A triangle in which all three sides are unequal is a scalene triangle. The formula to calculate the altitude of a scalene triangle is \(h= \frac{2 \sqrt{s(s-a)(s-b)(s-c)}}{b}\), where 'h' is the altitude of the scalene triangle; 's' is the semi-perimeter, which is half of the value of the perimeter, and 'a', 'b' and 'c' are three sides of the scalene triangle.

What is the Formula to Calculate the Altitude of a Right Triangle?

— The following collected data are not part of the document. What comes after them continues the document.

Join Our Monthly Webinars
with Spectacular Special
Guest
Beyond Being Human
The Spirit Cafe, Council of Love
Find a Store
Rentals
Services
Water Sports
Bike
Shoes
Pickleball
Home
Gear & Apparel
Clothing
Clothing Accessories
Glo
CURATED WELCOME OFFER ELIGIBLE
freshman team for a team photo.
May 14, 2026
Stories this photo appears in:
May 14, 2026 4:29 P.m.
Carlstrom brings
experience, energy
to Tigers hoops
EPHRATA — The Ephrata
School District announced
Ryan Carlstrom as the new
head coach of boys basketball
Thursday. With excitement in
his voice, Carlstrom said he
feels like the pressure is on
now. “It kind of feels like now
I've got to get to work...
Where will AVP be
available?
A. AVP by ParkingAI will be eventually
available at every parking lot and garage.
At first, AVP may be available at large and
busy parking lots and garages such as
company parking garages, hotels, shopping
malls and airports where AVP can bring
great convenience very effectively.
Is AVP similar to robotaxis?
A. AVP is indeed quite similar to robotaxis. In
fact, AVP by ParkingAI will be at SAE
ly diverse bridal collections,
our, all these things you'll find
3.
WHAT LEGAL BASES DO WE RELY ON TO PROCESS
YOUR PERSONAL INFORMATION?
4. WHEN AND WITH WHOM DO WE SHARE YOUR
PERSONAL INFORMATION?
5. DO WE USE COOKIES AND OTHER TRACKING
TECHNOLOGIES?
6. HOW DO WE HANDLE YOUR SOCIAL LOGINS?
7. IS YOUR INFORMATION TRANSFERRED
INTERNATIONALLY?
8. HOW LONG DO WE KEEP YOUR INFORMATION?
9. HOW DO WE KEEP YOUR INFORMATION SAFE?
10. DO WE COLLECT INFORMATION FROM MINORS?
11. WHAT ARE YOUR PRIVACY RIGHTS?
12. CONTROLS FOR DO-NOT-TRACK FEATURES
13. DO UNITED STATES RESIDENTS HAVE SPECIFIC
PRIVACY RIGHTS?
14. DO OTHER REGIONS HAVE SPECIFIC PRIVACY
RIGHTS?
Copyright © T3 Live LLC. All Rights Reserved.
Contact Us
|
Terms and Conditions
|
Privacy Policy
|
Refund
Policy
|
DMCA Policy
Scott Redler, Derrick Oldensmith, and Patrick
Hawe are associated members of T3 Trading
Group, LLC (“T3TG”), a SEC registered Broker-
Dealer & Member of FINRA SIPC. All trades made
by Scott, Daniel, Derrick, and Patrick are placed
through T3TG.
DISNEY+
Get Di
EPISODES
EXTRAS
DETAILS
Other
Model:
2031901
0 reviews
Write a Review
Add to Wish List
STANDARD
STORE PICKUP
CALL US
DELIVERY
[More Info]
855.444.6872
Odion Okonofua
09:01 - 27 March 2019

A triangle in which one of the angles is 90° is a right triangle. When an altitude is drawn from a vertex to the hypotenuse of a right-angled triangle, it forms two similar triangles. The formula to calculate the altitude of an equilateral triangle is h =√xy. where 'h' is the altitude of the right triangle and 'x' and 'y' are the bases of the two similar triangles formed after drawing the altitude from a vertex to the hypotenuse of the right triangle.

What are the Properties of Altitude of a Triangle?

The altitude of a triangle is the line drawn from a vertex to the opposite side of a triangle. The important properties of the altitude of a triangle are as follows:

• A triangle can have three altitudes.
• The altitudes can be inside or outside the triangle, depending on the type of triangle.
• The altitude makes an angle of 90° to the side opposite to it. 
• The point of intersection of the three altitudes of a triangle is called the orthocenter of the triangle.

Is the Altitude of a Triangle Same as the Median of the Triangle?

No, the altitude of a triangle and median are two different line segments drawn in a triangle. The altitude of a triangle is the perpendicular distance from the base to the opposite vertex. It can be both outside or inside the triangle depending on the type of triangle. The median of a triangle is the line segment drawn from the vertex to the opposite side that divides a triangle into two equal parts. It bisects the angle formed at the vertex from where it is drawn and also the base of the triangle. It always lies inside the triangle.

Does the Altitude of an Obtuse Triangle lie Inside the Triangle?

No, the altitude of an obtuse triangle lies outside the triangle. It lies outside the triangle because the angle opposite to the vertex from which the altitude is drawn is an obtuse angle. This is done by extending the base of the given obtuse triangle.